Юрий Нагибин - Время жить
Если в Малой Вишере, где находилось политуправление, фронтовые впечатления исчерпывались беспрерывной бомбежкой и обстрелом с воздуха, разбором всевозможной немецкой письменности: от оперативных документов до личных писем погибших солдат — это называлось изучением противника, работой в газете на немецком языке, то поездки на передовую неизмеримо расширяли круг наблюдений. Здесь, в ротах, где мы обучали добровольцев-рупористов, на НП батальонов и полков во время боев местного значения, в освобожденных деревнях, куда надо было войти в числе первых, чтобы опросить свежих, не научившихся хитрить пленных, война открывалась во всей своей жестокой серьезности. Участвовать в бою, стрелять по зримому противнику мне довелось всего один раз. Мы должны были взять, но так и не взяли воображаемую (стратегическую) высоту. Этот тяжелый, неудачный бой описан в ряде моих рассказов.
Постепенно у меня набралась книжка военных рассказов о связистах и шоферах, переводчиках и политработниках, пехотинцах и фронтовых хозяйственниках. Надо сказать, что перед войной издательство «Советский писатель» намеревалось выпустить сборник моих рассказов, я рад, что сборник этот не вышел. Право печататься дала мне война, все-таки первый мой сборник «Человек с фронта», вышедший в «Советском писателе» в 1943 году, содержал крупицы подлинного опыта, незадаром давшегося.

[Сохранённые записи данных]

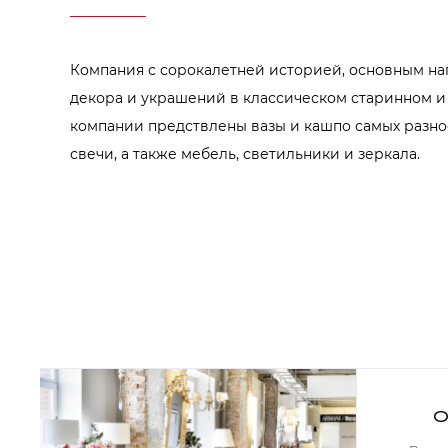
Аксессуары для столовой
Кольца для салфеток
Подушки для стула
Разделочные доски
Компания с сорокалетней историей, основным на
Аксессуары для стола
Салфетки
декора и украшений в классическом старинном и
Скатерти
компании предствлены вазы и кашпо самых разно
Аксессуары для дома
Вешалки и крючки для одежды
свечи, а также мебель, светильники и зеркала.
Ковры
Мебель
Зеркала
Комоды
Консоли
Шкафы и стенки
Шкафы
Тумбы
Мягкая мебель
Диваны
Кресла
О
Мебель офисная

#### Выполните задания:
1 - Перечислите по отрывку о фронтовом опыте всех, о ком были военные рассказы, составившие книжку.
2 - Перепишите слово в слово все строки перечня (не отрывка), не включая в ответ изображения.

#### Ответы по пунктам:
1 - Связисты, шоферы, переводчики, политработники, пехотинцы, фронтовые хозяйственники.

2 -
Аксессуары для столовой
Кольца для салфеток
Подушки для стула
Разделочные доски
Компания с сорокалетней историей, основным на
Аксессуары для стола
Салфетки
декора и украшений в классическом старинном и
Скатерти
компании предствлены вазы и кашпо самых разно
Аксессуары для дома
Вешалки и крючки для одежды
свечи, а также мебель, светильники и зеркала.
Ковры
Мебель
Зеркала
Комоды
Консоли
Шкафы и стенки
Шкафы
Тумбы
Мягкая мебель
Диваны
Кресла
О
Мебель офисная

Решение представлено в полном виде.